### [INSTRUCTION]
Return all lines from the listing below in which the string "Kinsbergen" occurs.

### [DATASET ENTRIES]

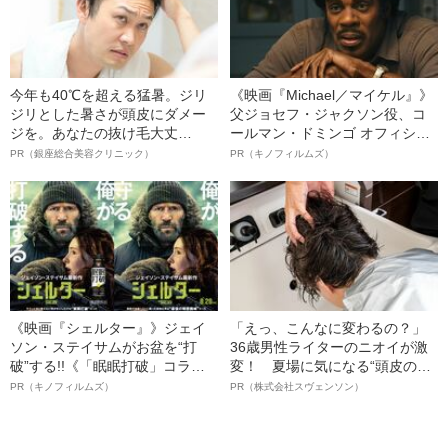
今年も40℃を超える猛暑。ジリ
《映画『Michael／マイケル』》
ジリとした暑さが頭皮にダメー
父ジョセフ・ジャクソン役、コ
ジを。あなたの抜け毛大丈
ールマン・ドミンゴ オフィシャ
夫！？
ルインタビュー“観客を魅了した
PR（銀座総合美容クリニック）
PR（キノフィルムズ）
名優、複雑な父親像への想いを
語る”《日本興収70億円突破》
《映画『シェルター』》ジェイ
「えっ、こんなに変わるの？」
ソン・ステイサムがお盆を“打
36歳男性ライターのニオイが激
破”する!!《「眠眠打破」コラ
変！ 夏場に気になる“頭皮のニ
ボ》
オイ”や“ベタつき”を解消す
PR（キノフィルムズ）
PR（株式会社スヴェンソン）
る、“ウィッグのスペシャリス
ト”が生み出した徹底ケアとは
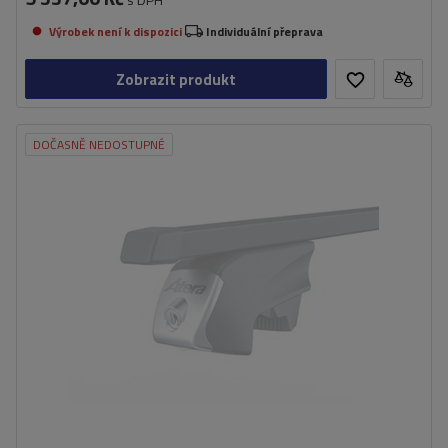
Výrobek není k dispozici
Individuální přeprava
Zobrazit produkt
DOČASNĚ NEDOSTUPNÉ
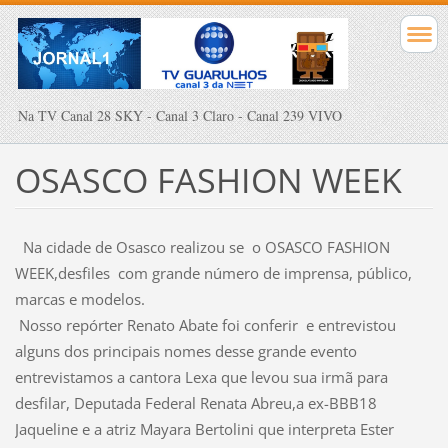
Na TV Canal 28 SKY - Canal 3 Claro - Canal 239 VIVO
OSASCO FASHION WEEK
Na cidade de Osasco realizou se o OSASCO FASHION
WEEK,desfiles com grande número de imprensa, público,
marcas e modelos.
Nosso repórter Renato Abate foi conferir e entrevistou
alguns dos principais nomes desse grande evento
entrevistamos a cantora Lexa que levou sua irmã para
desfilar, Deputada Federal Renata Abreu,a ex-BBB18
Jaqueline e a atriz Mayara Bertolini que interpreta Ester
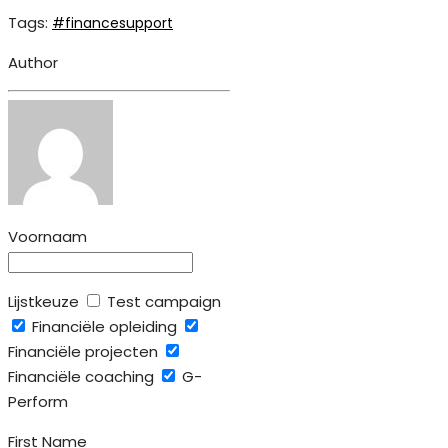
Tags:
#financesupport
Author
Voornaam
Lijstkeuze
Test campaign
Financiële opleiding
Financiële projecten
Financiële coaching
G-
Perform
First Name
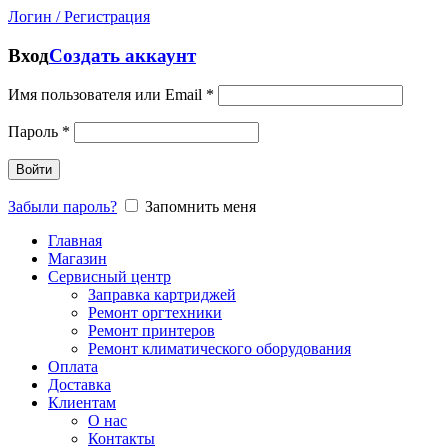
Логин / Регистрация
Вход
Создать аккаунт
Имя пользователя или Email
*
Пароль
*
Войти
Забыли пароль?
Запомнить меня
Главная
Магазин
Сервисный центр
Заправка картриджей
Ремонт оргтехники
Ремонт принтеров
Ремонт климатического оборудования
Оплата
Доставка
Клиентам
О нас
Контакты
...
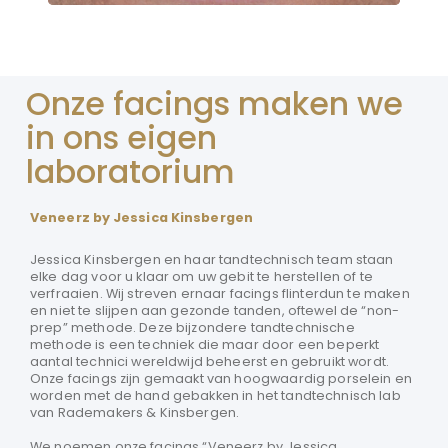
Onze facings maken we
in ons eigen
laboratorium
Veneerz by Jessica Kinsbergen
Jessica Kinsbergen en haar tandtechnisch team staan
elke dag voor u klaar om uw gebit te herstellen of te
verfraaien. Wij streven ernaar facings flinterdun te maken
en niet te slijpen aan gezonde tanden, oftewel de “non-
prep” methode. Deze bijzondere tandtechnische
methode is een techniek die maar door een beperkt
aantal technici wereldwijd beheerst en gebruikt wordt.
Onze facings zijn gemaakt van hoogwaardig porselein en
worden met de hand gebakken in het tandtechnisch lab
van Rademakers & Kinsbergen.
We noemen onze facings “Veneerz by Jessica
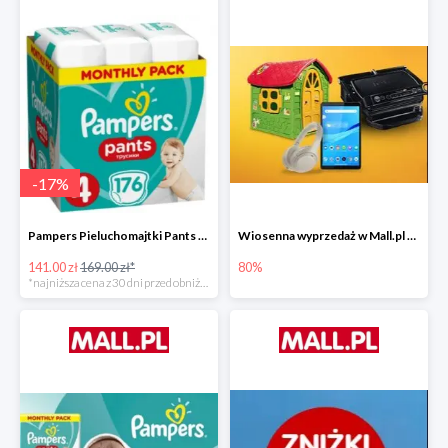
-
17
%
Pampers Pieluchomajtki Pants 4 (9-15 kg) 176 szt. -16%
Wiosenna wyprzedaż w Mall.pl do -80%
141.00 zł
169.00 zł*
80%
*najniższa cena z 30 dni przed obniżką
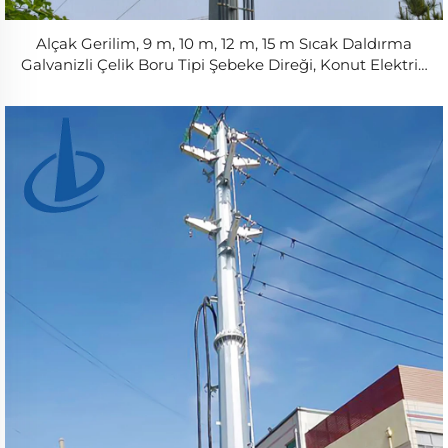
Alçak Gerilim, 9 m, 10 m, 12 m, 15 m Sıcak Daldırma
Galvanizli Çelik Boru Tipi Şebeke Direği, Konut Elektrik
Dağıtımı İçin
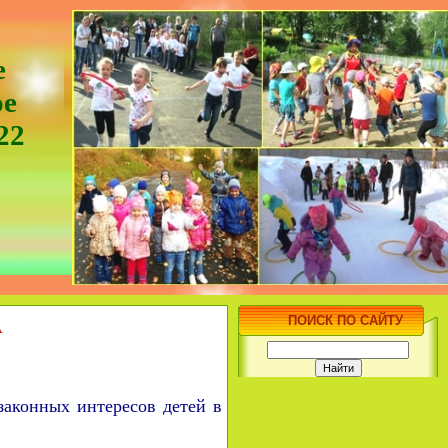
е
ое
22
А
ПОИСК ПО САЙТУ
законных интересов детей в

### [WRITTEN REPLY]
Veneerz by Jessica Kinsbergen
Jessica Kinsbergen en haar tandtechnisch team staan
van Rademakers & Kinsbergen.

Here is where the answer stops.